I was still gaming, of course, with the same gaming group I'd met in college. One night a guy came by the room where we played (we still played at the student union) looking for a game. Talking with him, it turned out that he ran a game studio called Human Head Studios and was looking for someone to write the manual for a PC game they were working on called Rune.
I applied for and got the job writing the Rune manual. To help make it more interesting, I interspersed a story in with the more technical information. The designers of the game liked the story enough that they hired me to polish the game's dialogue. That meant playing the game, so after work in the evenings (I'd moved on to helping run an online political news startup by that point) I'd head out to Human Head and play the game. Their playtesting plan had half-fallen through, so I stepped into the gap and spent a LOT of time playing Rune, even after I finished the dialogue pass. For about four months, six or seven days a week, I would work at my day job all day, go play Rune for 8-9 hours, sleep for a few hours, and repeat. There was no pay involved, but again it was a great way to learn about a business from the inside.
As Rune went gold and Human Head prepared to work on the PS2 version and a PC multiplayer expansion, they hired me to come on board as an assistant designer. That's where I spent the next four years, working on various Rune expansions, an Xbox western called Dead Man's Hand, and the beginnings of a game that would go on to become the 360 game Prey.
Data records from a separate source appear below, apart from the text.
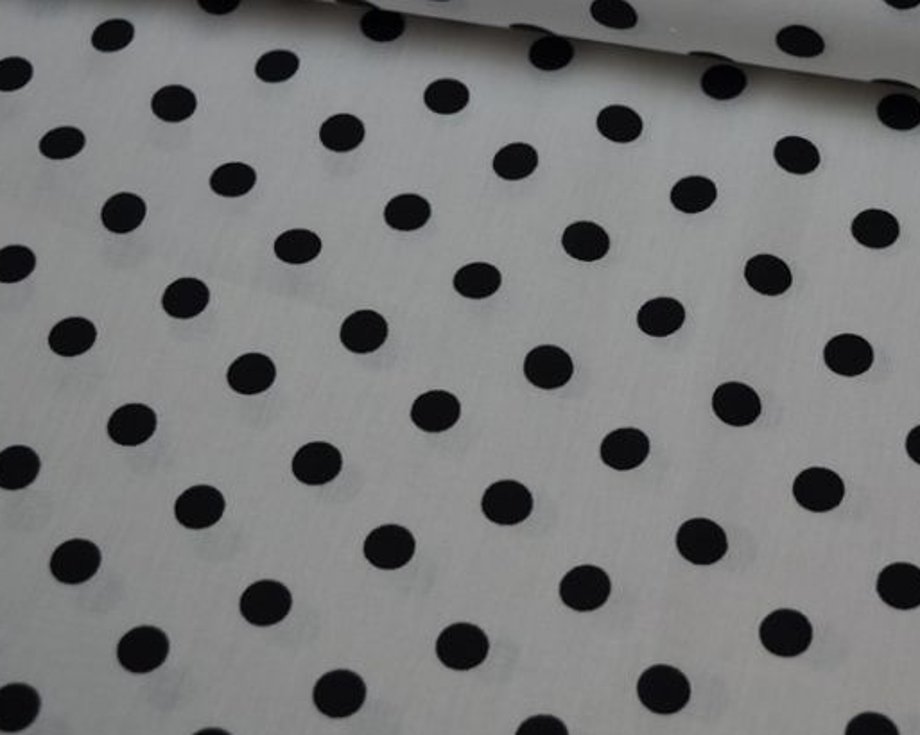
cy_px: 359
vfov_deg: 19.4
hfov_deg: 23.9
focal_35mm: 79
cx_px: 667
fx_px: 2150
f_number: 5.6
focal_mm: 36
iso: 200
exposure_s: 1/125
Along the way I continued to write and design games on the side, one little job after another. Way back when I was a kid, my best friend and his brothers (again, fantastic artists all) once complained that there needed to be a game where you made your characters by drawing them. When my friend and I were on a road trip in college, I remembered that joke; as we drove along the highway, we created the first version of the game SKETCH! We playtested SKETCH a couple times in my home gaming group over the years, and then it went into a drawer. Jon Leitheusser, who had been part of that gaming group, remembered SKETCH when he started up his own game company and asked us to make it into a finished game. So we did, and it came out to a fair amount of critical acclaim.
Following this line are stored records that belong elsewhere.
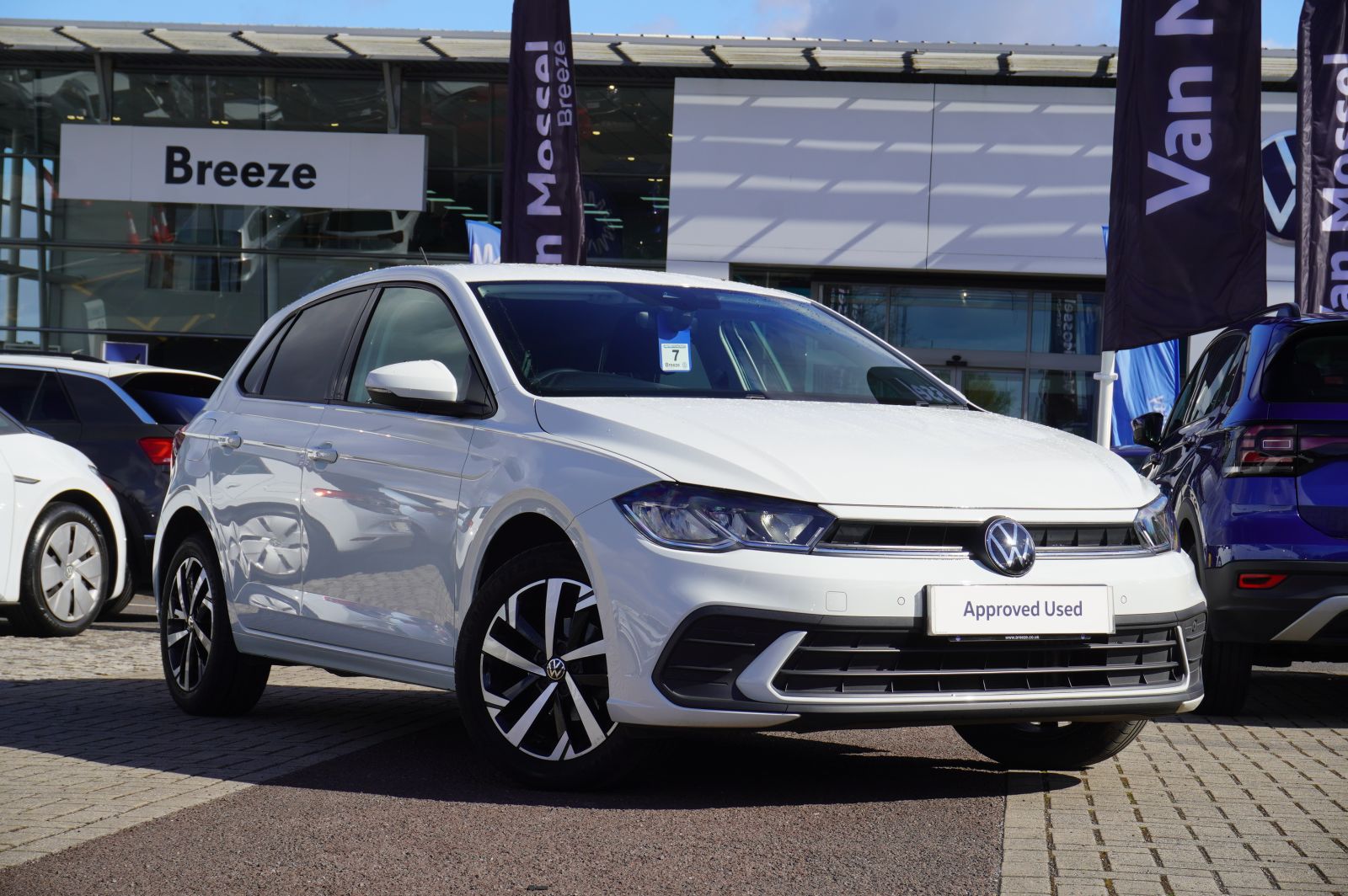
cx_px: 674
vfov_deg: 20.1
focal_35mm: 68
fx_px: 2525
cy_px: 448
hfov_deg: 29.9
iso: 100
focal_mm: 45
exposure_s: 1/125
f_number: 10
The jobs slowly got bigger and more interesting. I helped design a level for Rune's multiplayer expansion, and a bunch of puzzles that would eventually end up in Prey. Matt Forbeck joined Human Head to launch the company's adventure gaming division, and I got to help write the Redhurst Academy of Magic, which went on to win an Origins Award that year. After doing a lot of fantasy game design and writing during the d20 boom, White Wolf brought me into a team designing an RPG based on Blizzard's Warcraft RTS games. Those Warcraft RPG books eventually served as some of the initial internal bibles used by Blizzard to develop the World of Warcraft. (After ten years and millions of development hours put in by Blizzard, only a little bit of our work is reflected in WoW these days, but if you ever stumble across the ruins of the Shady Rest Inn, take a drink and think of me.)
In 2004 Human Head compressed from two development teams into one, and as budgets contracted I ended up as one of the odd men out. I still went to the Human Head offices to hang out and play games...they just weren't paying me to be there any more. So it was time to find a new job. By this point my college gaming friend and one-time publisher Jon was working in the game design department at WizKids. He heard I was looking for a job, and told me that WizKids was looking for someone to come on board as a writer and game designer. I thought I was a perfect fit for the job, and luckily, after a series of design tests and interviews, WizKids agreed.
All of which is to say that for me, becoming a game designer was a slow and incremental process. Or you might say that I've been a game designer for a long, long time--it just took a while before I actually had it on a business card.